Acresce que Doray se confessaria criminoso se viesse a se persuadir de que Marjorie tinha
matado o homem.
— E o senhor tirou todas essas conclusões sem precisar das declarações completas de
Thelma Bell?
— Imaginei o que devia ter acontecido. Thelma Bell nunca me falou a verdade. Só
vim a conhecer a sua história completa quando li a entrevista que ela deu aos jornais,
referindo com exatidão os acontecimentos. Como sabem, Patton, embriagado, tentara
fechá-la à chave no quarto de dormir. Ela se refugiou no banheiro, onde caiu numa crise
de nervos. Começava a compreender que Patton estava a arrastá-la, pouco a pouco para a
perdição, com aquela exploração da sua beleza física. Estava cansada, nervosa, e perdeu o
domínio de si. Bradbury, naturalmente, ouviu os seus gritos ao se aproximar do
apartamento. Abriu a porta sem bater e entrou. A ocasião e o lugar eram ideais para o seu
propósito.
— Mas, senhor Mason disse um dos repórteres, não é verdade que o senhor
confessou ter fechado a porta à chave, fazendo depois declarações falsas à polícia? Perry
Mason arreganhou os dentes, com um lampejo nos olhos.
— É verdade.
— Isso não é um crime?
— Não, senhor. Um homem pode mentir quanto quiser à polícia ou a outra pessoa
qualquer. Se essa mentira tende a furtar um criminoso à ação das autoridades, ele é
culpado de cumplicidade. Se mentir no tribunal, sob juramento, incide em falso
testemunho. Mas neste caso, meus senhores, as mentiras tinham por fim apanhar um
assassino na rede.
— Mas o senhor não se arriscava? Frisou o repórter.

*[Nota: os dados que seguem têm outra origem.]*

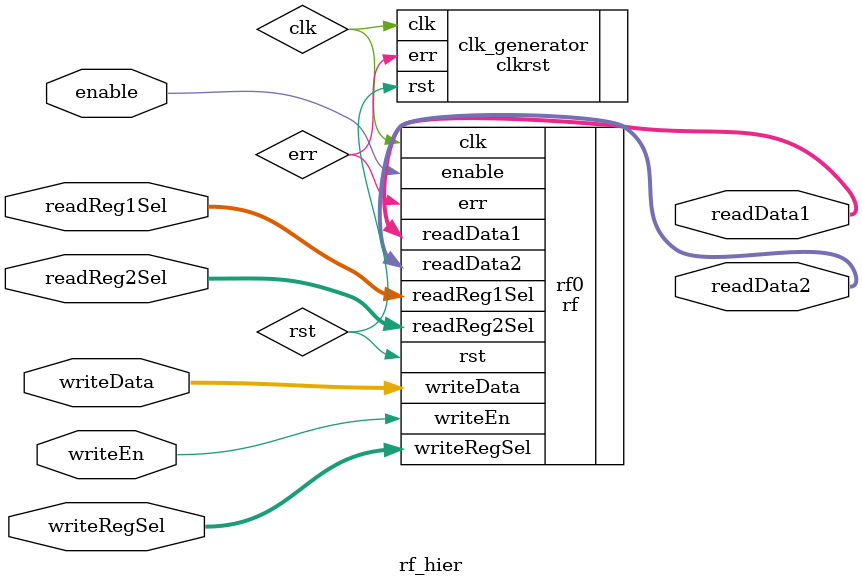
<source format=v>
/*
   CS/ECE 552, Spring '19
   Homework #5, Problem #1
  
   Wrapper module around 8x16b register file.

   YOU SHALL NOT EDIT THIS FILE. ANY CHANGES TO THIS FILE WILL
   RESULT IN ZERO FOR THIS PROBLEM.
*/
module rf_hier (
                // Outputs
                readData1, readData2, 
                // Inputs
                readReg1Sel, readReg2Sel, writeRegSel, writeData, writeEn, enable
                );

   input [2:0]  readReg1Sel;
   input [2:0]  readReg2Sel;
   input [2:0]  writeRegSel;
   input [15:0] writeData;
   input        writeEn;
   input enable;

   output [15:0] readData1;
   output [15:0] readData2;

   wire          clk, rst;
   wire          err;

   // Ignore err for now
   clkrst clk_generator(.clk(clk), .rst(rst), .err(err) );
   rf rf0(
          // Outputs
          .readData1                    (readData1[15:0]),
          .readData2                    (readData2[15:0]),
          .err                          (err),
          // Inputs
          .clk                          (clk),
          .rst                          (rst),
          .readReg1Sel                  (readReg1Sel[2:0]),
          .readReg2Sel                  (readReg2Sel[2:0]),
          .writeRegSel                  (writeRegSel[2:0]),
          .writeData                    (writeData[15:0]),
          .writeEn                      (writeEn),
          .enable                       (enable));

endmodule

</source>
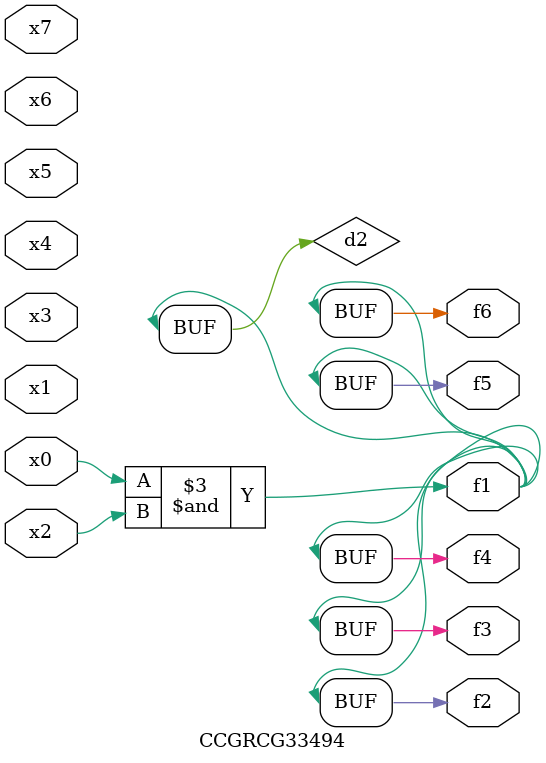
<source format=v>
module CCGRCG33494(
	input x0, x1, x2, x3, x4, x5, x6, x7,
	output f1, f2, f3, f4, f5, f6
);

	wire d1, d2;

	nor (d1, x3, x6);
	and (d2, x0, x2);
	assign f1 = d2;
	assign f2 = d2;
	assign f3 = d2;
	assign f4 = d2;
	assign f5 = d2;
	assign f6 = d2;
endmodule

</source>
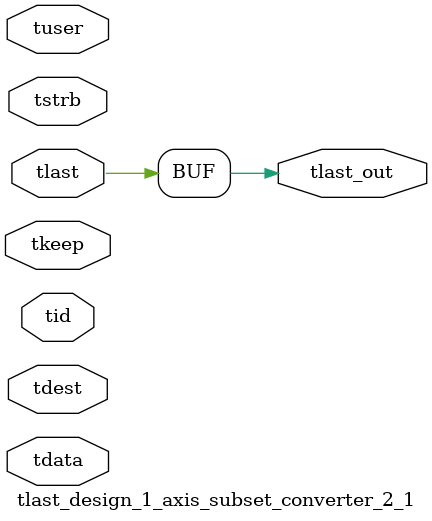
<source format=v>


`timescale 1ps/1ps

module tlast_design_1_axis_subset_converter_2_1 #
(
parameter C_S_AXIS_TID_WIDTH   = 1,
parameter C_S_AXIS_TUSER_WIDTH = 0,
parameter C_S_AXIS_TDATA_WIDTH = 0,
parameter C_S_AXIS_TDEST_WIDTH = 0
)
(
input  [(C_S_AXIS_TID_WIDTH   == 0 ? 1 : C_S_AXIS_TID_WIDTH)-1:0       ] tid,
input  [(C_S_AXIS_TDATA_WIDTH == 0 ? 1 : C_S_AXIS_TDATA_WIDTH)-1:0     ] tdata,
input  [(C_S_AXIS_TUSER_WIDTH == 0 ? 1 : C_S_AXIS_TUSER_WIDTH)-1:0     ] tuser,
input  [(C_S_AXIS_TDEST_WIDTH == 0 ? 1 : C_S_AXIS_TDEST_WIDTH)-1:0     ] tdest,
input  [(C_S_AXIS_TDATA_WIDTH/8)-1:0 ] tkeep,
input  [(C_S_AXIS_TDATA_WIDTH/8)-1:0 ] tstrb,
input  [0:0]                                                             tlast,
output                                                                   tlast_out
);

assign tlast_out = {tlast};

endmodule


</source>
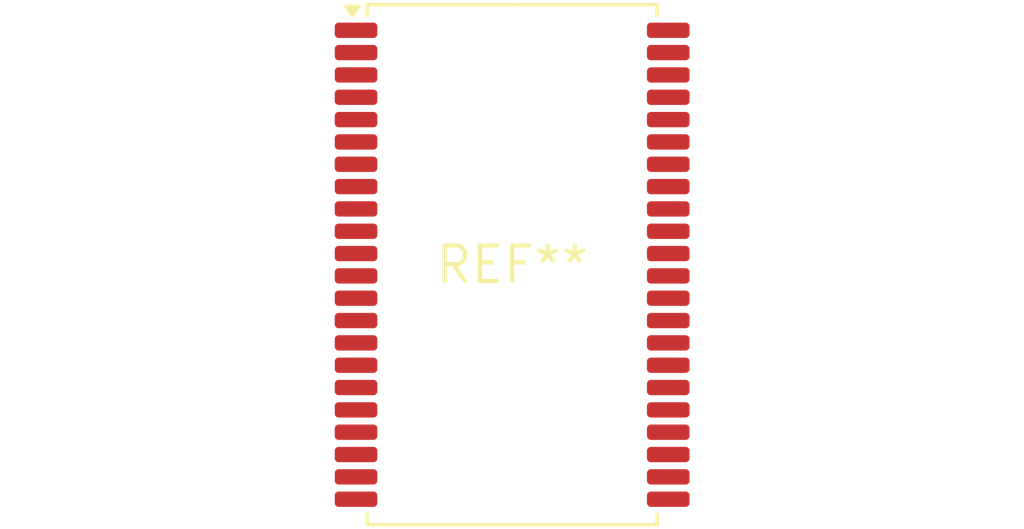
<source format=kicad_pcb>
(kicad_pcb (version 20240108) (generator pcbnew)

  (general
    (thickness 1.6)
  )

  (paper "A4")
  (layers
    (0 "F.Cu" signal)
    (31 "B.Cu" signal)
    (32 "B.Adhes" user "B.Adhesive")
    (33 "F.Adhes" user "F.Adhesive")
    (34 "B.Paste" user)
    (35 "F.Paste" user)
    (36 "B.SilkS" user "B.Silkscreen")
    (37 "F.SilkS" user "F.Silkscreen")
    (38 "B.Mask" user)
    (39 "F.Mask" user)
    (40 "Dwgs.User" user "User.Drawings")
    (41 "Cmts.User" user "User.Comments")
    (42 "Eco1.User" user "User.Eco1")
    (43 "Eco2.User" user "User.Eco2")
    (44 "Edge.Cuts" user)
    (45 "Margin" user)
    (46 "B.CrtYd" user "B.Courtyard")
    (47 "F.CrtYd" user "F.Courtyard")
    (48 "B.Fab" user)
    (49 "F.Fab" user)
    (50 "User.1" user)
    (51 "User.2" user)
    (52 "User.3" user)
    (53 "User.4" user)
    (54 "User.5" user)
    (55 "User.6" user)
    (56 "User.7" user)
    (57 "User.8" user)
    (58 "User.9" user)
  )

  (setup
    (pad_to_mask_clearance 0)
    (pcbplotparams
      (layerselection 0x00010fc_ffffffff)
      (plot_on_all_layers_selection 0x0000000_00000000)
      (disableapertmacros false)
      (usegerberextensions false)
      (usegerberattributes false)
      (usegerberadvancedattributes false)
      (creategerberjobfile false)
      (dashed_line_dash_ratio 12.000000)
      (dashed_line_gap_ratio 3.000000)
      (svgprecision 4)
      (plotframeref false)
      (viasonmask false)
      (mode 1)
      (useauxorigin false)
      (hpglpennumber 1)
      (hpglpenspeed 20)
      (hpglpendiameter 15.000000)
      (dxfpolygonmode false)
      (dxfimperialunits false)
      (dxfusepcbnewfont false)
      (psnegative false)
      (psa4output false)
      (plotreference false)
      (plotvalue false)
      (plotinvisibletext false)
      (sketchpadsonfab false)
      (subtractmaskfromsilk false)
      (outputformat 1)
      (mirror false)
      (drillshape 1)
      (scaleselection 1)
      (outputdirectory "")
    )
  )

  (net 0 "")

  (footprint "TSOP-II-44_10.16x18.41mm_P0.8mm" (layer "F.Cu") (at 0 0))

)

</source>
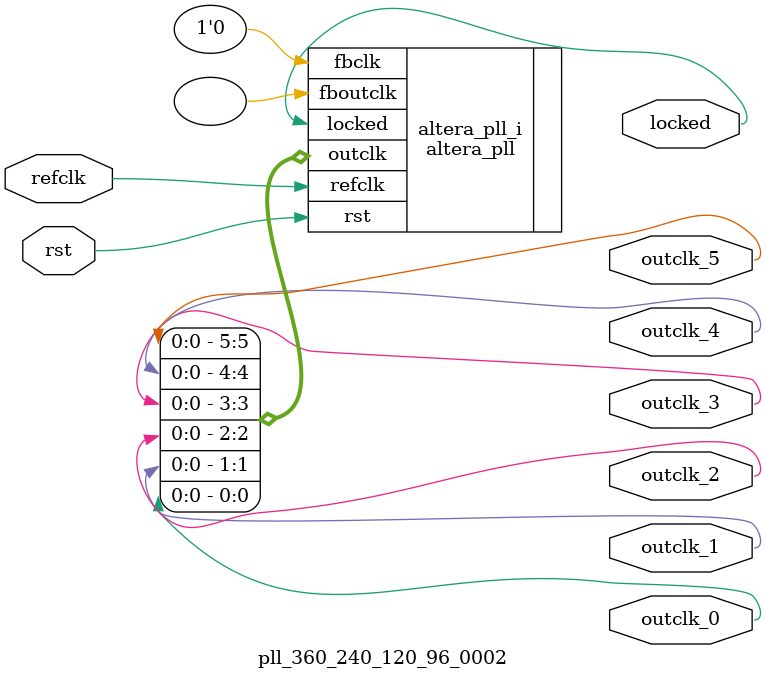
<source format=v>
`timescale 1ns/10ps
module  pll_360_240_120_96_0002(

	// interface 'refclk'
	input wire refclk,

	// interface 'reset'
	input wire rst,

	// interface 'outclk0'
	output wire outclk_0,

	// interface 'outclk1'
	output wire outclk_1,

	// interface 'outclk2'
	output wire outclk_2,

	// interface 'outclk3'
	output wire outclk_3,

	// interface 'outclk4'
	output wire outclk_4,

	// interface 'outclk5'
	output wire outclk_5,

	// interface 'locked'
	output wire locked
);

	altera_pll #(
		.fractional_vco_multiplier("false"),
		.reference_clock_frequency("360.0 MHz"),
		.operation_mode("direct"),
		.number_of_clocks(6),
		.output_clock_frequency0("240.000000 MHz"),
		.phase_shift0("0 ps"),
		.duty_cycle0(50),
		.output_clock_frequency1("240.000000 MHz"),
		.phase_shift1("0 ps"),
		.duty_cycle1(50),
		.output_clock_frequency2("120.000000 MHz"),
		.phase_shift2("0 ps"),
		.duty_cycle2(50),
		.output_clock_frequency3("120.000000 MHz"),
		.phase_shift3("0 ps"),
		.duty_cycle3(50),
		.output_clock_frequency4("96.000000 MHz"),
		.phase_shift4("0 ps"),
		.duty_cycle4(50),
		.output_clock_frequency5("96.000000 MHz"),
		.phase_shift5("0 ps"),
		.duty_cycle5(50),
		.output_clock_frequency6("0 MHz"),
		.phase_shift6("0 ps"),
		.duty_cycle6(50),
		.output_clock_frequency7("0 MHz"),
		.phase_shift7("0 ps"),
		.duty_cycle7(50),
		.output_clock_frequency8("0 MHz"),
		.phase_shift8("0 ps"),
		.duty_cycle8(50),
		.output_clock_frequency9("0 MHz"),
		.phase_shift9("0 ps"),
		.duty_cycle9(50),
		.output_clock_frequency10("0 MHz"),
		.phase_shift10("0 ps"),
		.duty_cycle10(50),
		.output_clock_frequency11("0 MHz"),
		.phase_shift11("0 ps"),
		.duty_cycle11(50),
		.output_clock_frequency12("0 MHz"),
		.phase_shift12("0 ps"),
		.duty_cycle12(50),
		.output_clock_frequency13("0 MHz"),
		.phase_shift13("0 ps"),
		.duty_cycle13(50),
		.output_clock_frequency14("0 MHz"),
		.phase_shift14("0 ps"),
		.duty_cycle14(50),
		.output_clock_frequency15("0 MHz"),
		.phase_shift15("0 ps"),
		.duty_cycle15(50),
		.output_clock_frequency16("0 MHz"),
		.phase_shift16("0 ps"),
		.duty_cycle16(50),
		.output_clock_frequency17("0 MHz"),
		.phase_shift17("0 ps"),
		.duty_cycle17(50),
		.pll_type("General"),
		.pll_subtype("General")
	) altera_pll_i (
		.rst	(rst),
		.outclk	({outclk_5, outclk_4, outclk_3, outclk_2, outclk_1, outclk_0}),
		.locked	(locked),
		.fboutclk	( ),
		.fbclk	(1'b0),
		.refclk	(refclk)
	);
endmodule


</source>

Perry Mason empurrou para trás a cadeira, se pôs em pé e, perfilando os ombros, se


postou diante dos jornalistas com um olhar em que havia uma centelha de ironia e de
outra coisa também. Foi em tom quase desdenhoso que falou:

— Cavalheiros, eu me arrisco sempre. Esse é o meu sistema e gosto dele.

A campainha do telefone se pôs a retinir com insistência. Della Street pegou no


auscultador, escutou alguns instantes e saiu da sala. Perry Mason se voltou para os
repórteres.

— Creio que já lhes disse tudo que desejavam. Vamos fazer ponto final na
entrevista. Estou muito cansado.
— Perfeitamente. Nós compreendemos, respondeu um deles.

Perry Mason olhou um momento para Marjorie Clune e Bob Doray, como se
fossem dois estranhos. Indicou a porta com um aceno de cabeça.

— Que fazem ainda aqui? O seu caso está terminado. Vão embora. Vocês já
passaram para o arquivo. "O Caso da Fotografia Misteriosa" está encerrado!
— Adeus, senhor Mason, disse Marjorie com brandura. — Nunca poderei lhe
agradecer suficientemente, bem sabe.